_Text for analysis_
In the book "Pamir (A Voyage to Rio in a Four-Masted Barque" there is a reference to painting a stay with white lead (ostensibly to protect the stay from corrosion).

This leads me to the question: Were all of the standing rigging coated with white lead, or just some of them (e.g. would the stays supporting stay sails be so coated) ? Also, should the coated rigging be represented by white rigging thread?

Thanks.
 
I did a little more digging and came up with the following reference found in a Wikipedia article entitled "Tarring".

The process of protecting wire rope standing rigging is described in the book Star of India, The Log of an Iron Ship - Page 116, Footnote 3[3]

To protect wire rigging from moisture and resultant rusting, it first is "wormed" by laying small line in the spiral grooves between the strands, to make a smoother surface. It then is "parceled" by wrapping in the same direction with long strips of cotton duck (burlap if you're poor) and finally it is "served" by wrapping it in the opposite direction with hambroline, a three-stranded tarred hemp cord, a little smaller in diameter than a lead pencil. Finally it is well treated with Stockholm tar.

So...white lead? Traditional tar? I personally think the dark brown thread (representing tarred rope) would look better and is more available in the smaller sizes needed to represent wire rope.

_Dataset records_
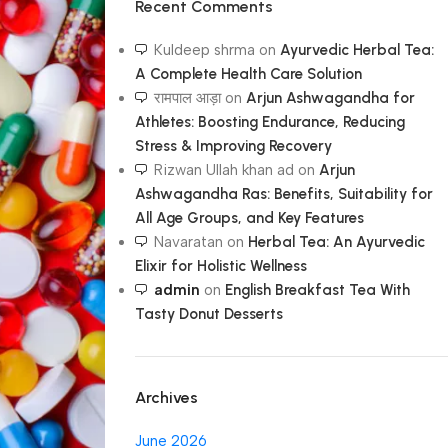
Recent Comments
Kuldeep shrma
on
Ayurvedic Herbal Tea:
A Complete Health Care Solution
रामपाल आड़ा
on
Arjun Ashwagandha for
Athletes: Boosting Endurance, Reducing
Stress & Improving Recovery
Rizwan Ullah khan ad
on
Arjun
Ashwagandha Ras: Benefits, Suitability for
All Age Groups, and Key Features
Navaratan
on
Herbal Tea: An Ayurvedic
Elixir for Holistic Wellness
admin
on
English Breakfast Tea With
Tasty Donut Desserts
Archives
June 2026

_Try it_
In the text about ship rigging, please turn the paragraph beginning "To protect wire rigging from moisture" into a numbered list of its steps.

_Exercise solution_
Steps for protecting wire rigging from moisture and rust:
1. Worming: lay small line in the spiral grooves between the strands to make a smoother surface.
2. Parceling: wrap the rope in the same direction with long strips of cotton duck (or burlap).
3. Serving: wrap it in the opposite direction with hambroline, a three-stranded tarred hemp cord slightly smaller in diameter than a lead pencil.
4. Tarring: treat it well with Stockholm tar.